* _Assignment_
Copy the listing again, beginning at the line that has "و اضافت الرّابحي" and stopping after the line that has "اظهر المزيد". Change "أسعار" to "كلفة" and leave everything else as it is.

* _Data records_
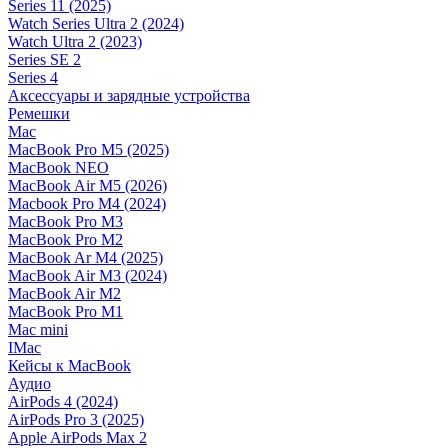
Series 11 (2025)
Watch Series Ultra 2 (2024)
Watch Ultra 2 (2023)
Series SE 2
Series 4
Аксессуары и зарядные устройства
Ремешки
Mac
MacBook Pro M5 (2025)
MacBook NEO
MacBook Air M5 (2026)
Macbook Pro M4 (2024)
MacBook Pro M3
MacBook Pro M2
MacBook Ar M4 (2025)
MacBook Air M3 (2024)
MacBook Air M2
MacBook Pro M1
Mac mini
IMac
Кейсы к MacBook
Аудио
AirPods 4 (2024)
AirPods Pro 3 (2025)
Apple AirPods Max 2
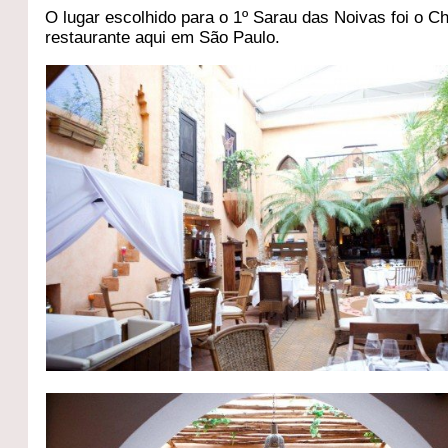
O lugar escolhido para o 1º Sarau das Noivas foi o C
restaurante aqui em São Paulo.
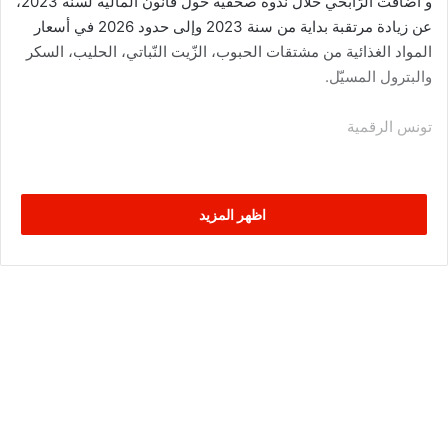
و اضافت الرّابحي خلال ندوة صحفية حول قانون المالية لسنة 2023،
عن زيادة مرتقبة بداية من سنة 2023 وإلى حدود 2026 في أسعار
المواد الغذائية من مشتقات الحبوب، الزّيت النّباتي، الحليب، السكر
والبترول المسيّل.
تونس الرقمية
اظهر المزيد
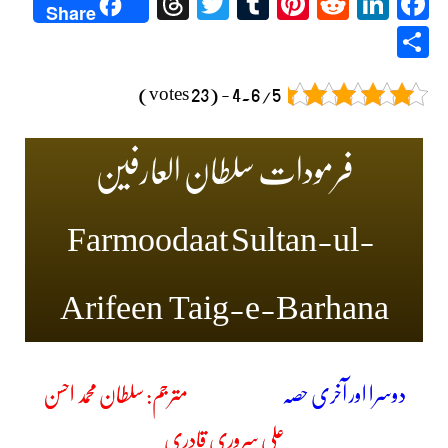
Threads
Twitter
Tumblr
Pinterest
Reddit
LinkedIn
Facebook
Share
Share
4.6/5 - (23 votes)
فرمودات سلطان العارفین
Farmoodaat Sultan-ul-
Arifeen Taig-e-Barhana
دوسرا اور آخری حصہ
مترجم: سلطان محمد احسن
علی سروری قادری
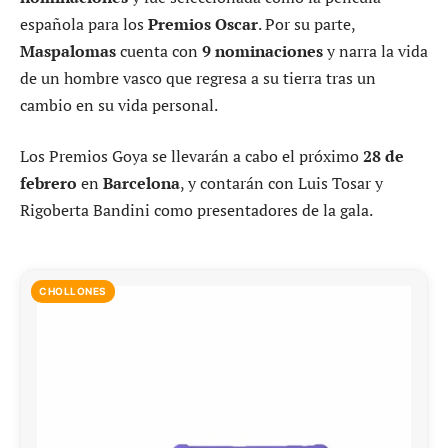
española para los
Premios Oscar
. Por su parte,
Maspalomas
cuenta con
9 nominaciones
y narra la vida
de un hombre vasco que regresa a su tierra tras un
cambio en su vida personal.
Los Premios Goya se llevarán a cabo el próximo
28 de
febrero
en
Barcelona
, y contarán con Luis Tosar y
Rigoberta Bandini como presentadores de la gala.
CHOLLONES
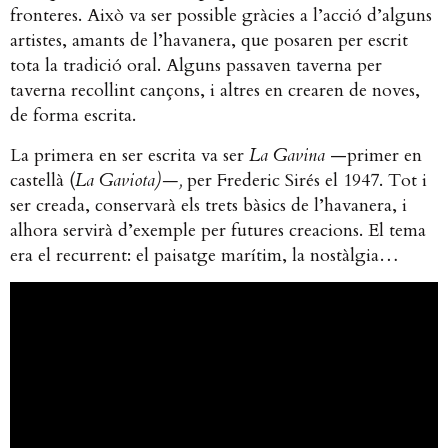
fronteres. Això va ser possible gràcies a l’acció d’alguns
artistes, amants de l’havanera, que posaren per escrit
tota la tradició oral. Alguns passaven taverna per
taverna recollint cançons, i altres en crearen de noves,
de forma escrita.
La primera en ser escrita va ser
La Gavina
—primer en
castellà (
La Gaviota)
—,
per Frederic Sirés el 1947. Tot i
ser creada, conservarà els trets bàsics de l’havanera, i
alhora servirà d’exemple per futures creacions. El tema
era el recurrent: el paisatge marítim, la nostàlgia…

* _Task response_
و اضافت الرّابحي خلال ندوة صحفية حول قانون المالية لسنة 2023،
عن زيادة مرتقبة بداية من سنة 2023 وإلى حدود 2026 في كلفة
المواد الغذائية من مشتقات الحبوب، الزّيت النّباتي، الحليب، السكر
والبترول المسيّل.
تونس الرقمية
اظهر المزيد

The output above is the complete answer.